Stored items
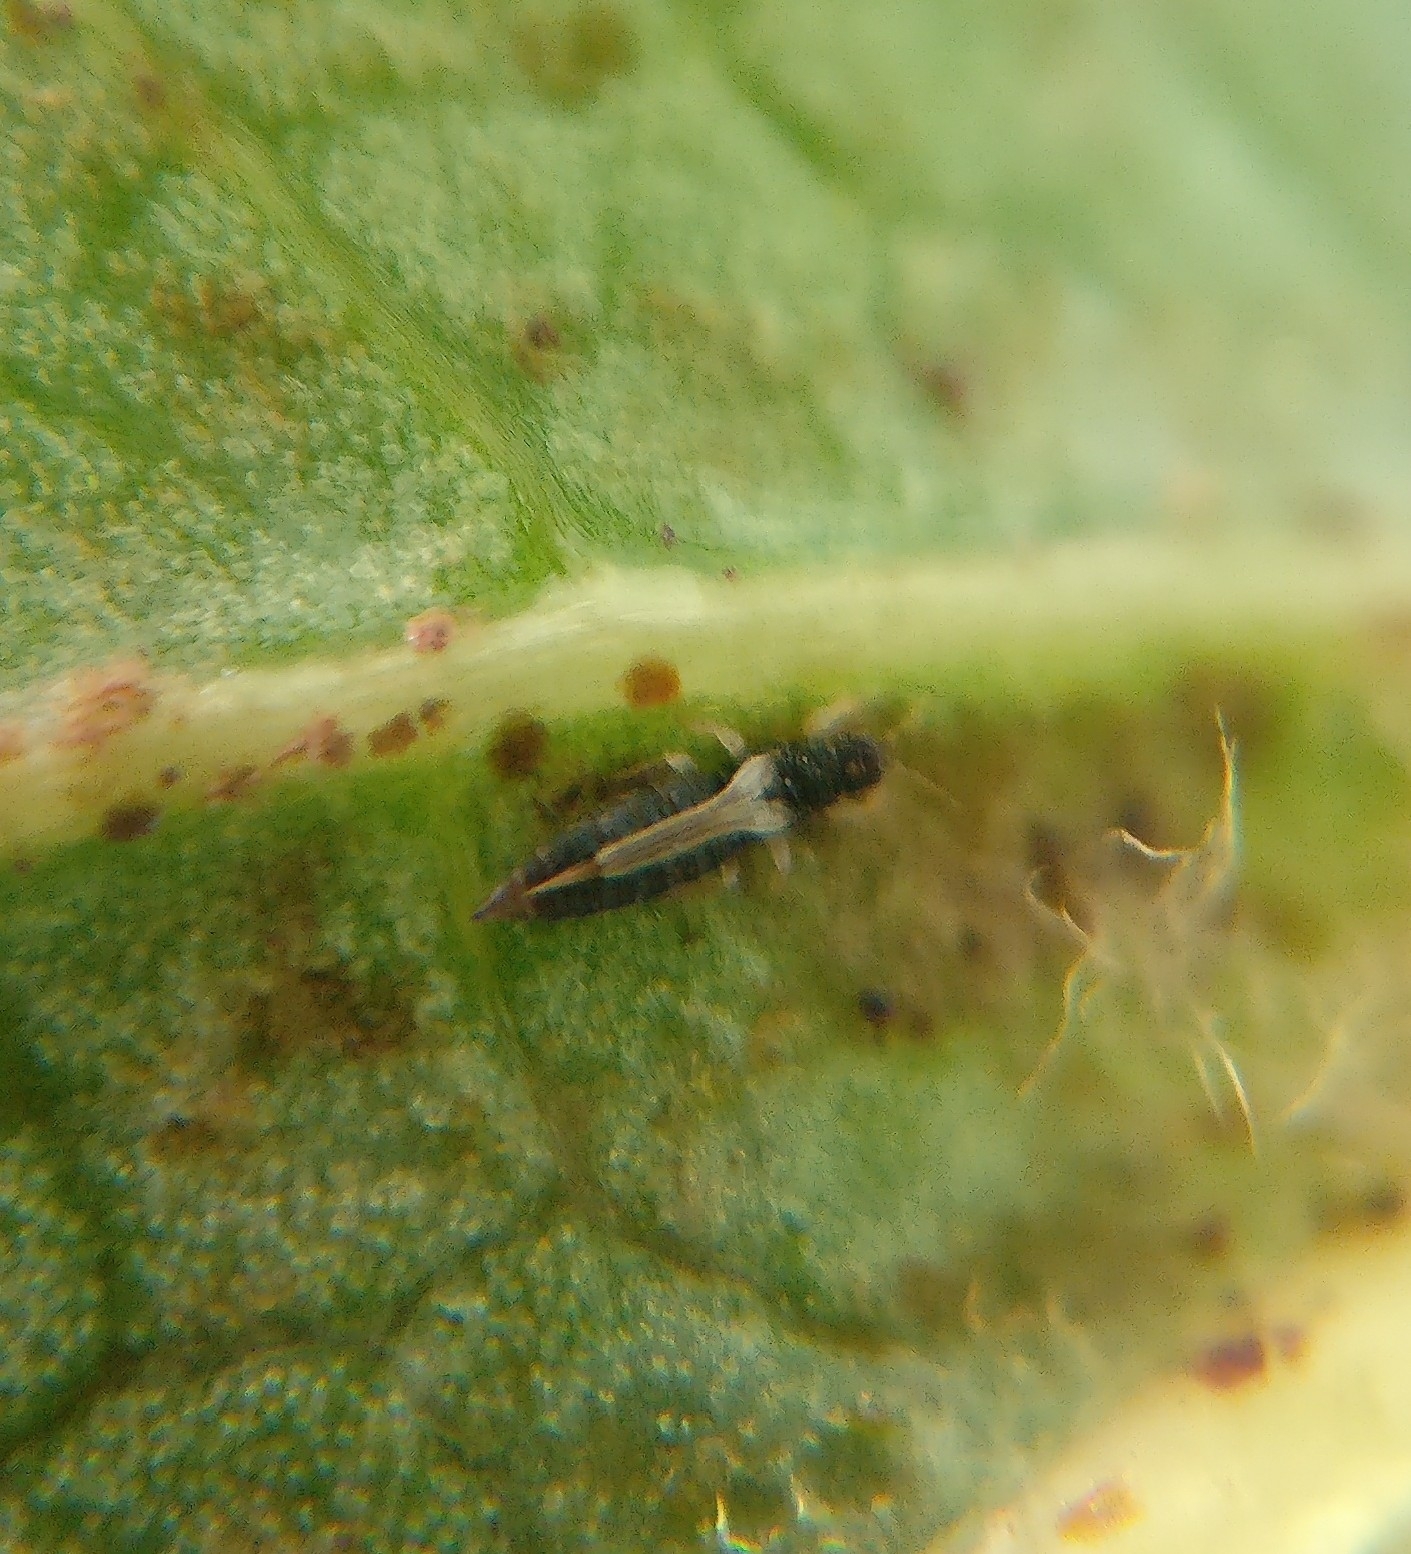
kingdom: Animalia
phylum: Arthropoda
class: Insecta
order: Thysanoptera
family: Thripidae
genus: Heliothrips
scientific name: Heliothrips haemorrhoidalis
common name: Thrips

* * *

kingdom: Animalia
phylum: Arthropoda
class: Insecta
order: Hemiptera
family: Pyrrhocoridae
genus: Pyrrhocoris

## Requirements
Please write out the lines starting at "order: Thysanoptera" and ending at "common name: Thrips", changing "common name" to "vernacular name" and leaving everything else the same.

## Answer to this task
order: Thysanoptera
family: Thripidae
genus: Heliothrips
scientific name: Heliothrips haemorrhoidalis
vernacular name: Thrips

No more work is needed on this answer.